Selon l’entrée du 3 juin dans ce carnet, un cimetière peut cacher bien des surprises. J’en ai encore eu la preuve aujourd’hui en me rendant au cimetière Mont-Hermon à Sillery, lieu qui recèle l’histoire des Anglais de Québec à partir de 1848.
En fait, c’est au printemps de cette année que des hommes d’affaires, des marchands et des constructeurs de navires de foi protestante et de langue anglaise convoquent une assemblée publique pour discuter de la possibilité d’aménager, en milieu rural, un cimetière pour recevoir le trop-plein de celui de la ville, situé sur la rue Saint-Jean, autour de l’église St. Mathew’s (aujourd’hui bibliothèque municipale). À l’aide de John Gilmour, la Quebec Protestant Cemetery Association fut créée. Sous la présidence de George O’Kill Stuart, l’association réussit rapidement à amasser les fonds nécessaires à l’achat du terrain. L’année suivante le nom d’une montagne biblique située à la frontière du Liban et de la Syrie dont une partie du versant méridional se trouve aujourd’hui sous contrôle israélien est choisi: Mount Hermon Cemetery.
Louis-Jacques Dorais, ami de longue date and professeur d’anthropologie à l’université Laval, m’a servi de guide pour découvrir aux marges des secteurs Y et Z (coin sud-ouest) de ce vaste espace vert aux arbres bicentenaires le monument érigé en 2003 à la douce mémoire des Inuit inhumés ici entre 1948 et 1975. Il s’agit d’un simple inuksuk, visible aussi de la côte de l’Église si le passant sait où fixer le regard. On estime à une trentaine le nombre d’Inuit décédés à Québec lors un séjour à l’hôpital Laval pour recevoir des soins—le plus souvent pour la tuberculose. À partir de la signature de la convention de la Baie James en 1975, la situation a changé. Le Conseil régional de la santé et des services sociaux formé à l’époque, auquel participaient les Inuit eux-mêmes, exigeait dorénavant le rapatriement de ceux et celles décédés dans les hôpitaux du Sud.
À quelques mètres seulement de l’inuksuk se trouve la pierre tombale de Meetook, maman bien aimée de Mossee Lewis. De cette pierre, on peut déduire que Meetook venait peut-être de l’ïle de Baffin, de Davis Inlet ou d’ailleurs. Chose certaine, elle n’était pas du nord du Québec. Comment savoir? C’est que devant la difficulté d’épeler le nom des gens du Grand-Nord, le gouvernement fédéral créa un système de nommer qui attribuait tout simplement à chaque Inuit un chiffre identitaire et un code alphanumérique correspondant à sa région d’origine. Pour le nord québécois, deux provenances étaient possibles, les régions E-8 et E-9. Lors des rencontres entre représentants du gouvernement et Inuit, ces derniers devaient porter un collier arborant chiffre et code, ce que l’on appelle communément dans le langage des forces armées en temps de guerre un « dog tag ».

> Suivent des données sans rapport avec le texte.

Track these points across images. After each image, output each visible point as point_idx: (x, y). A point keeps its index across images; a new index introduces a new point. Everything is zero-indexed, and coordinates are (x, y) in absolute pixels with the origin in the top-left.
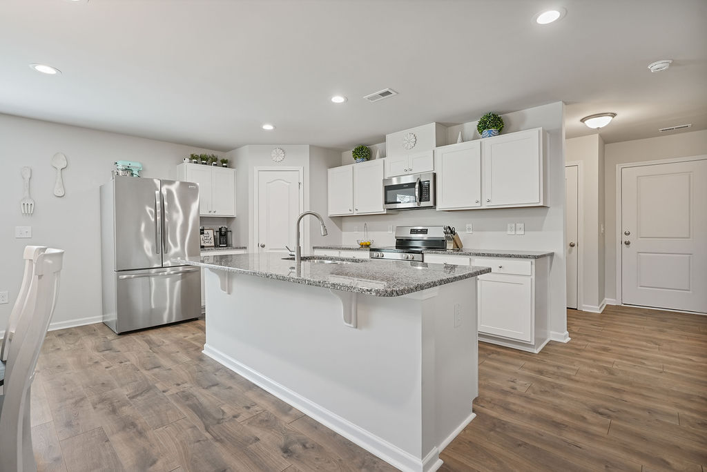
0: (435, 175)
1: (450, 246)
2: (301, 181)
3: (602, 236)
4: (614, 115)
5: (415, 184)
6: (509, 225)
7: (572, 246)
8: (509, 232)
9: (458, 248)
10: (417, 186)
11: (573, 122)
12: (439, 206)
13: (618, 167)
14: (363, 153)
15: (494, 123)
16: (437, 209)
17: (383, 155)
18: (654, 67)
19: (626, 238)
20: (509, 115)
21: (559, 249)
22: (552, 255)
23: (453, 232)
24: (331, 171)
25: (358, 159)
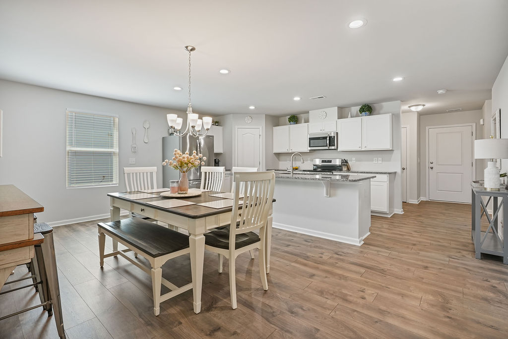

L’accès au monument Inuit se fait mieux par le Parc des voiliers, où il y a une entrée piétonnière, et non par le Chemin Saint-Louis. En fait, cette parcelle faisait autrefois partie du cimetière, mais en 1964, l’Association du cimetière Mont-Hermon en a fait don à la ville de Sillery. Pour moi, ce tout petit parc a une signification disproportionnée à sa superficie. À tous les deux ans environ, entre 1972 et 1990, l’année de la mort de ma mère, mes parents venaient à Québec nous rendre visite. Jacasseuse ma mère, elle se frustrait vite à Québec en raison de la barrière linguistique. Habituée à parler à tous et à chacun, elle était parfois convaincue qu’il y avait ici une conspiration contre elle. Rien de mieux pour la calmer qu’une promenade du Chemin Gomin (chez nous) au Parc des voiliers. « C’mon, Bert, let’s take a walk », disait-elle à mon père en lui prenant par la main. Seuls, assis sur ce banc faisant face au fleuve, ils regardaient passer pendant de longs moments le trafic fluvial tout en admirant le paysage et la silhouette de la ville de Québec.